The agreement with Ocean Oilfield Drilling anticipates the sale of the Noble Resolve. Closing is expected in Q2 2026, upon conclusion of the Noble Resolve’s current contract.
Robert W. Eifler, President and Chief Executive Officer of Noble, stated “These transactions are expected to be immediately accretive to our shareholders based on both trailing 2025 and anticipated 2026 EBITDA and Free Cash Flow, while also bolstering our balance sheet and sharpening the focus on our established positions in the deepwater and ultra-harsh jackup segments. I would like to thank the Noble crews and support teams behind these six jackups who have provided consistently outstanding service for our customers and wish everyone continued success in the rigs’ future campaigns.”

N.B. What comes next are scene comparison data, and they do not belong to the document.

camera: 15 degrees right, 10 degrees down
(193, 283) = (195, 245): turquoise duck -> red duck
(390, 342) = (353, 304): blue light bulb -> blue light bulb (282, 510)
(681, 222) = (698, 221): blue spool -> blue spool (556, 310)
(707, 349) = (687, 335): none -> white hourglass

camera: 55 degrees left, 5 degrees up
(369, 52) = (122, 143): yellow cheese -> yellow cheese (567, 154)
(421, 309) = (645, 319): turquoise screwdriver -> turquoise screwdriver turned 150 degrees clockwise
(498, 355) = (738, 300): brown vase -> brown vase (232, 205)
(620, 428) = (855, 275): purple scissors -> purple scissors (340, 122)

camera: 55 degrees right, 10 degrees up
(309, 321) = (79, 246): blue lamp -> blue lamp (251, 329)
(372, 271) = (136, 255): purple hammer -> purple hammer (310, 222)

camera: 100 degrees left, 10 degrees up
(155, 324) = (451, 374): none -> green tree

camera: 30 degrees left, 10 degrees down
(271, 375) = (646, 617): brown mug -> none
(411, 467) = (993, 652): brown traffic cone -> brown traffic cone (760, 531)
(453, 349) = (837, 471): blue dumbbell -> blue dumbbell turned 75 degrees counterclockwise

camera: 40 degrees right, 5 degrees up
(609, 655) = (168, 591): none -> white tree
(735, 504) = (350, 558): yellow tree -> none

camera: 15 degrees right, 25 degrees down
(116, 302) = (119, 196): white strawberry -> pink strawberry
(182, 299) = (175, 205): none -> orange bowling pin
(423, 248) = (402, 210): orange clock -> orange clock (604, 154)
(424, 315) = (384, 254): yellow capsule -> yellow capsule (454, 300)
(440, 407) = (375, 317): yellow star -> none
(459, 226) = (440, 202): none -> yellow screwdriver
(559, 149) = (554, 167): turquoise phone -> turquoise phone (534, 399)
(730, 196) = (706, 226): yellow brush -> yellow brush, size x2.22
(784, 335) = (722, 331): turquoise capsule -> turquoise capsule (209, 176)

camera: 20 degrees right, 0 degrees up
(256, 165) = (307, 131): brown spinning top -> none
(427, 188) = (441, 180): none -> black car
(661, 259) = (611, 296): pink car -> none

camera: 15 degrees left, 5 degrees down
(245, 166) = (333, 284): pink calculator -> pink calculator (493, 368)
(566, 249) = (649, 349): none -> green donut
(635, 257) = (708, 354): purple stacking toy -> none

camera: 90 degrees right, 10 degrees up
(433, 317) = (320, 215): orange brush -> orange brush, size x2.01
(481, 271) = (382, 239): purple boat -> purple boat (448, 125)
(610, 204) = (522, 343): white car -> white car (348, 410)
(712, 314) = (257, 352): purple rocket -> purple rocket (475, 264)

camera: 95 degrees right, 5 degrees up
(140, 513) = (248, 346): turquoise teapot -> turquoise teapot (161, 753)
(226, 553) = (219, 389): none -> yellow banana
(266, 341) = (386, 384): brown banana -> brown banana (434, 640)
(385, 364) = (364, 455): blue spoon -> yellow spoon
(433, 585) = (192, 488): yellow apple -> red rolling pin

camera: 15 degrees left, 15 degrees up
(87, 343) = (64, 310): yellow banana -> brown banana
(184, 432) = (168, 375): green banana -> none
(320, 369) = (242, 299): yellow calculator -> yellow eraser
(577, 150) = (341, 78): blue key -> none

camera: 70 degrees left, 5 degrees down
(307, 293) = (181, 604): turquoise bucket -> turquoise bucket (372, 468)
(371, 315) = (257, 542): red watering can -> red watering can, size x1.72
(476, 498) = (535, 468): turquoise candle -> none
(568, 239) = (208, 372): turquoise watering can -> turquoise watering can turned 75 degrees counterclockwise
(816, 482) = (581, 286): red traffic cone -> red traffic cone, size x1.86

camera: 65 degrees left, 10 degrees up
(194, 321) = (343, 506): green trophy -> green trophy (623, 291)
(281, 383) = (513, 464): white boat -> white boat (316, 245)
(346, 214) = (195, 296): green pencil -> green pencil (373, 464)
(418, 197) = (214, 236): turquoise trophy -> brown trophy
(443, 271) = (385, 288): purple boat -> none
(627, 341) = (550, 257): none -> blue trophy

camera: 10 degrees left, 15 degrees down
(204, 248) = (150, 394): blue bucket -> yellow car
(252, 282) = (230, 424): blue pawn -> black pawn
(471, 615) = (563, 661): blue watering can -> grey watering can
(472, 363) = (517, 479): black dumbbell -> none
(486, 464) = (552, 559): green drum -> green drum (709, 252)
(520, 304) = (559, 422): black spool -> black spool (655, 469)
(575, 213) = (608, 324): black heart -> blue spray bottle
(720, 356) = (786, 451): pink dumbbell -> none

About Noble Corporation plc
Noble is a leading offshore drilling contractor for the oil and gas industry. The Company owns and operates one of the most modern, versatile, and technically advanced fleets in the offshore drilling industry. Noble and its predecessors have been engaged in the contract drilling of oil and gas wells since 1921. Noble performs, through its subsidiaries, contract drilling services with a fleet of offshore drilling units focused largely on ultra-deepwater and high specification jackup drilling opportunities in both established and emerging regions worldwide. Additional information on Noble is available at www.noblecorp.com.
Forward-looking Statements
This communication includes “forward-looking statements” within the meaning of Section 27A of the Securities Act and Section 21E of the Exchange Act, as amended. All statements other than statements of historical facts included in this communication are forward looking statements, including those regarding expectations for the sale of the six jackup rigs and Borr’s seller notes and bareboat charter agreement, as well as expectations regarding the impact of the transactions on Noble including with respect to accretion and balance sheet. Forward-looking statements involve risks, uncertainties and assumptions, and actual results may differ materially from any future results expressed or implied by such forward-looking statements. When used in this communication, or in the documents incorporated by reference, the words “guidance,” “anticipate,” “believe,” “continue,” “could,” “estimate,” “expect,” “intend,” “may,” “might,” “on track,” “plan,” “possible,” “potential,” “predict,” “project,” “should,” “would,” “achieve,” “shall,” “target,” “will” and similar expressions are intended to be among the statements that identify forward-looking statements. Although we believe that the expectations reflected in such forward-looking statements are reasonable, we cannot assure you that such expectations will prove to be correct. These forward-looking statements speak only as of the date of this communication and we undertake no obligation to revise or update any forward-looking statement for any reason, except as required by law. Risks and uncertainties include, but are not limited to, those detailed in Noble’s most recent Annual Report on Form 10-K, Quarterly Reports Form 10-Q and other filings with the U.S. Securities and Exchange Commission. We cannot control such risk factors and other uncertainties, and in many cases, we cannot predict the risks and uncertainties that could cause our actual results to differ materially from those indicated by the forward-looking statements. You should consider these risks and uncertainties when you are evaluating us.